Sulke: Richtig. Den Song haben wir in einer halben Stunde aufgenommen. Der passte gar nicht zu den anderen traurigen Balladen. Und dann fuhr ein Publikum, das mit mir nichts anfangen konnte, voll darauf ab. Und mein Publikum war stinksauer auf mich. Das Seltsame ist, dass sich das nach und nach gewandelt hat. Heute wirft mir den bösen "Uschi"-Text keiner mehr vor.

"Uschi komm sei lieb zu mir" haben Sie damals aber auch mit einem Augenzwinkern gesungen?
Sulke: Genau, das ist der Punkt. Eigentlich aber unverständlich, dass so was Hundsgemeines Erfolg hatte. Aber wissen Sie, wer da heute in den Sälen immer siegesbewusst mitsingt? Die Ladies.

Punkt für Sie.
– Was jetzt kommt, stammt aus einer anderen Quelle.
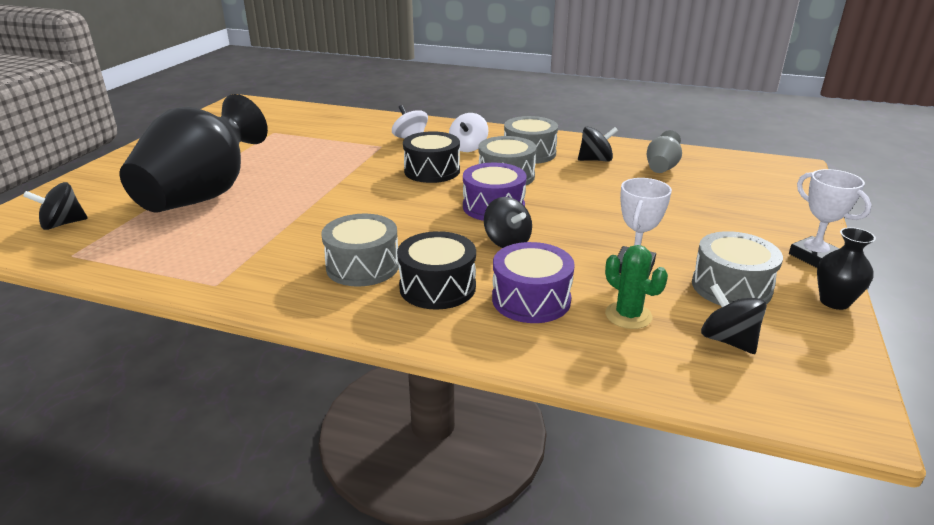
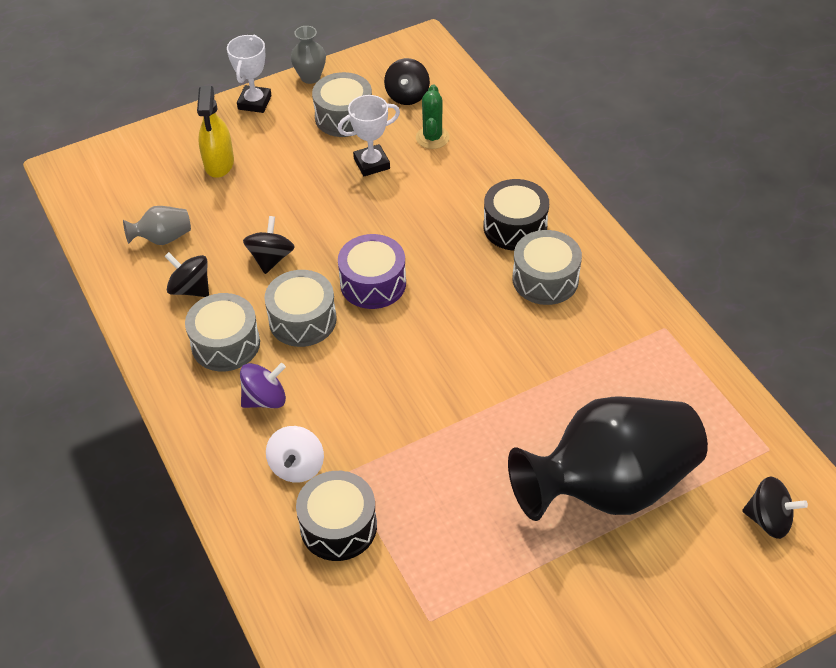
camera: 135 degrees left, 20 degrees up
(432, 171) = (354, 377): black drum -> black drum (338, 526)
(468, 148) = (265, 399): white spinning top -> purple spinning top
(507, 242) = (417, 237): black spinning top -> black spinning top (271, 258)
(531, 299) = (470, 181): purple drum -> none
(729, 211) = (219, 163): none -> yellow spray bottle
(834, 301) = (310, 77): black vase -> grey vase

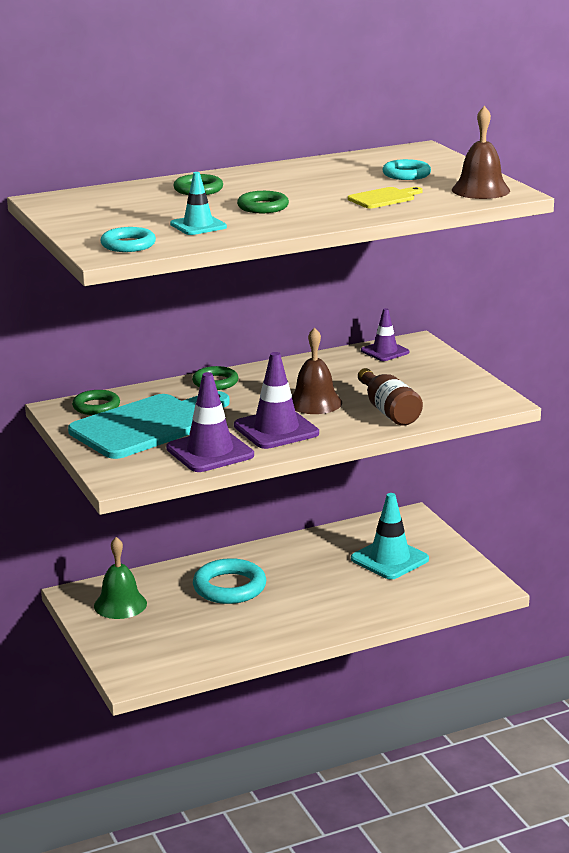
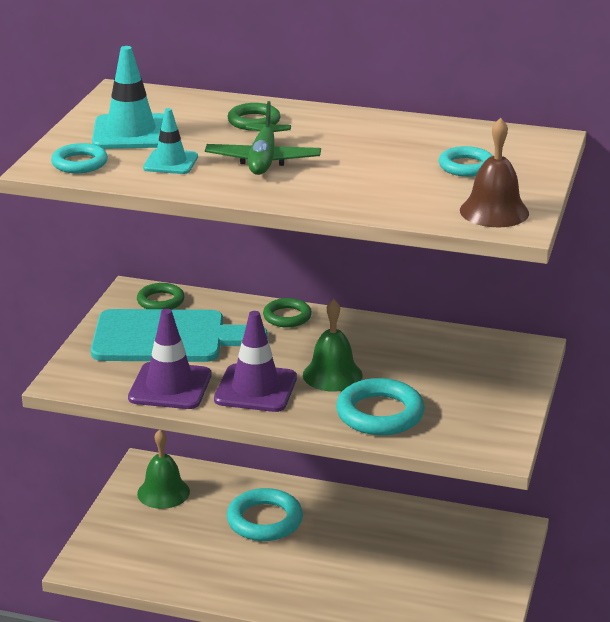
camera: 40 degrees right, 5 degrees up
(263, 207) = (263, 160): green ring -> green plane
(314, 402) = (332, 375): brown bell -> green bell
(384, 198) = (384, 188): yellow cutting board -> none
(385, 351) = (484, 346): purple traffic cone -> none
(388, 411) = (380, 414): brown bottle -> turquoise ring
(389, 559) = (434, 563): turquoise traffic cone -> turquoise traffic cone (131, 133)

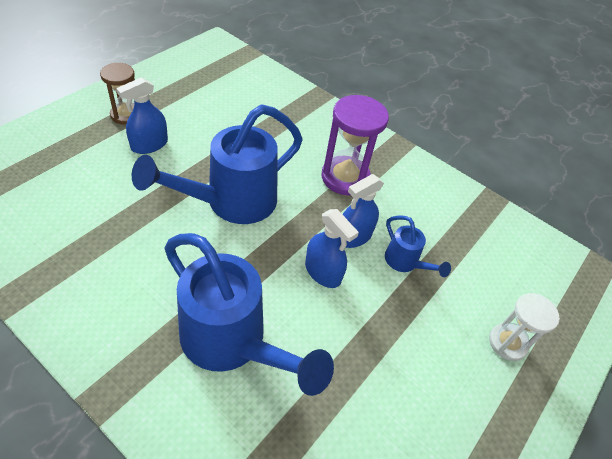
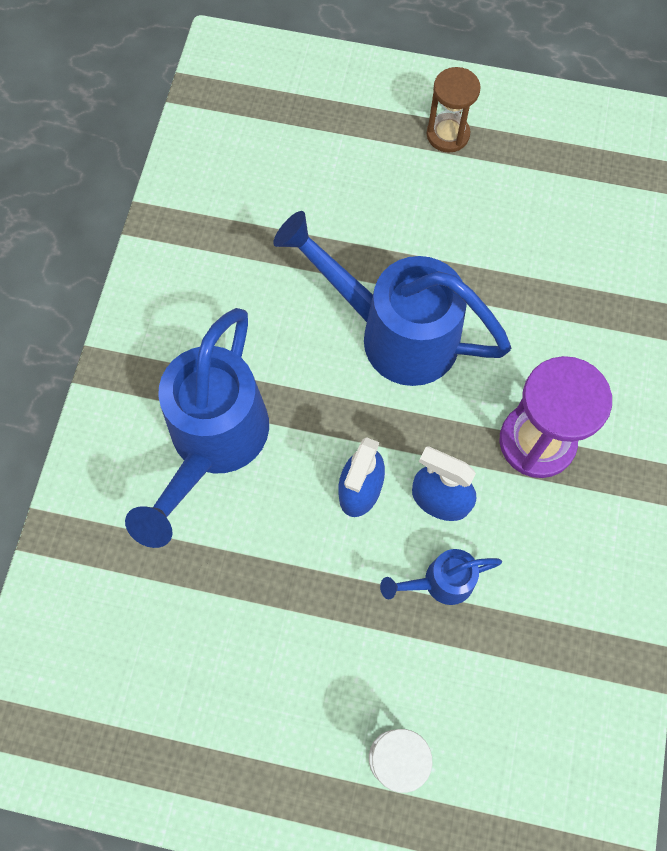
camera: 70 degrees right, 20 degrees up
(149, 145) = (419, 192): blue spray bottle -> none
(405, 263) = (440, 582): blue watering can -> blue watering can turned 45 degrees clockwise

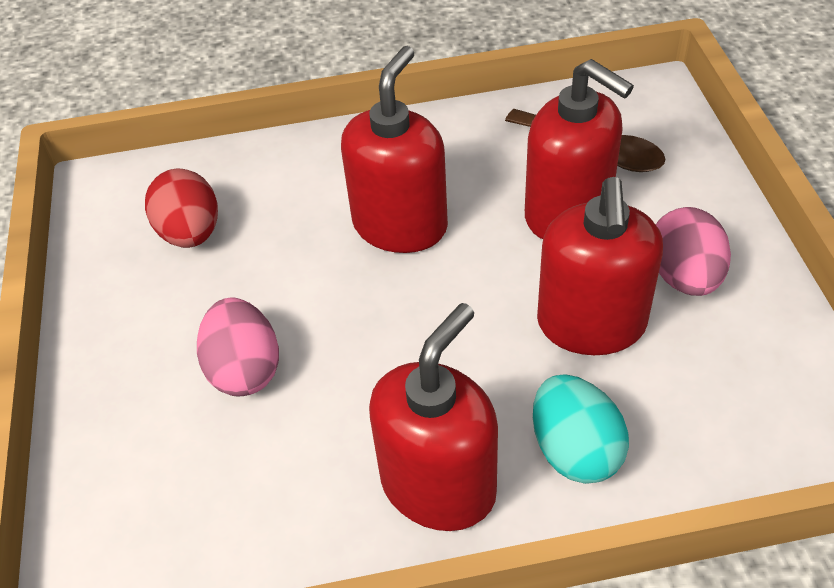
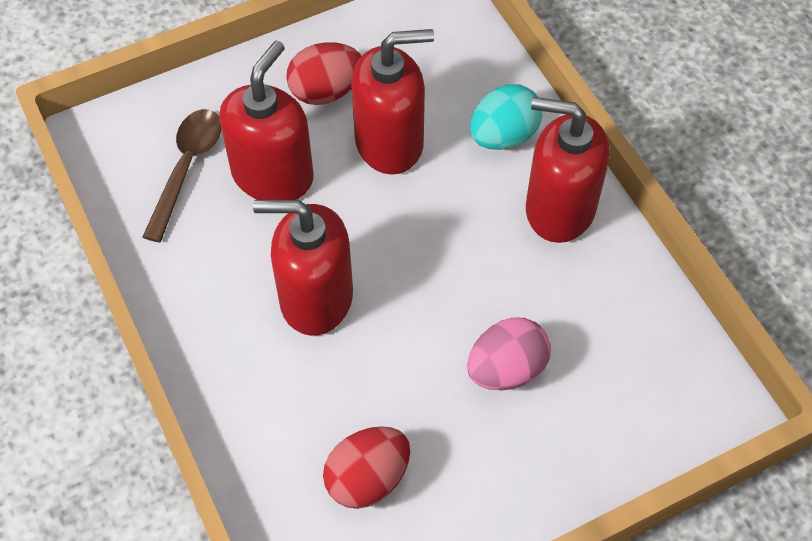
camera: 110 degrees left, 10 degrees up
(684, 277) = (326, 91): pink egg -> red egg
Und was singen Sie heute in Konzerten?
Sulke: Ich habe gerade ein neues Album herausgebracht. Das wird wohl mein letztes sein. Man sollte ja irgendwann einmal aufhören. Es wollen ja nicht alle wie Udo Jürgens noch mit 100 auf der Bühne stehen (lacht). Geändert hat sich bei mir eigentlich nicht viel: Vielleicht bin ich zynischer, ironischer in der Selbstbetrachtung geworden, ich bin politisch deutlicher geworden, vielleicht sind meine Songs reifer.

Sie singen heute "He, Alter, komm schieb doch mal 'nen Fünfer 'rüber"...
Sulke: Ja, das ist ein politisches Lied. Das Leben ist eine ernsthafte Geschichte. Die Grausamkeit der Gesellschaft wird immer dieselbe sein. Ich singe also hier über einen Typen, der an der ganzen Alltagsscheiße zugrunde geht. Dieser Typ Mensch hat mich immer fasziniert. Ich liebe einfach Verlierer. Woher weiß ich, dass ich nicht morgen auch einer von denen sein werde? Ich habe Empathie, Mitgefühl für diese Menschen in unserer angeblich so glücklichen Gesellschaft. Den Song singe ich sicher auch beim Gastspiel in Bonn.

Karten für Stephan Sulkes "Ich hab' dich bloß geliebt" am Sonntag, 9. November, ab 20 Uhr in der Springmaus, Frongasse in Endenich, gibt es für 29/23,50 Euro in den Bonnticket-Shops der GA-Zweigstellen.

Zur Person

Stephan Sulke, 1943 als Sohn geflohener Berliner Juden in China geboren, wuchs in der Schweiz auf. Ab 1963 nahm er unter Pseudonym in Frankreich und den USA die ersten Platten auf. Ab 1976 studierte er Jura in der Schweiz, kehrte aber wieder auf die Bühne zurück. 1974 erschienen unter seinem richtigen Namen die ersten eigenen Lieder in deutscher Sprache. Er stürmte als Sänger und Komponist die Hitparaden, schrieb Bücher, zog sich zeitweise wieder zurück, um ab 2000 wieder durch Deutschland und die Schweiz zu touren. 2002 trat Stephan Sulke auch als Maler und Bildhauer in Erscheinung.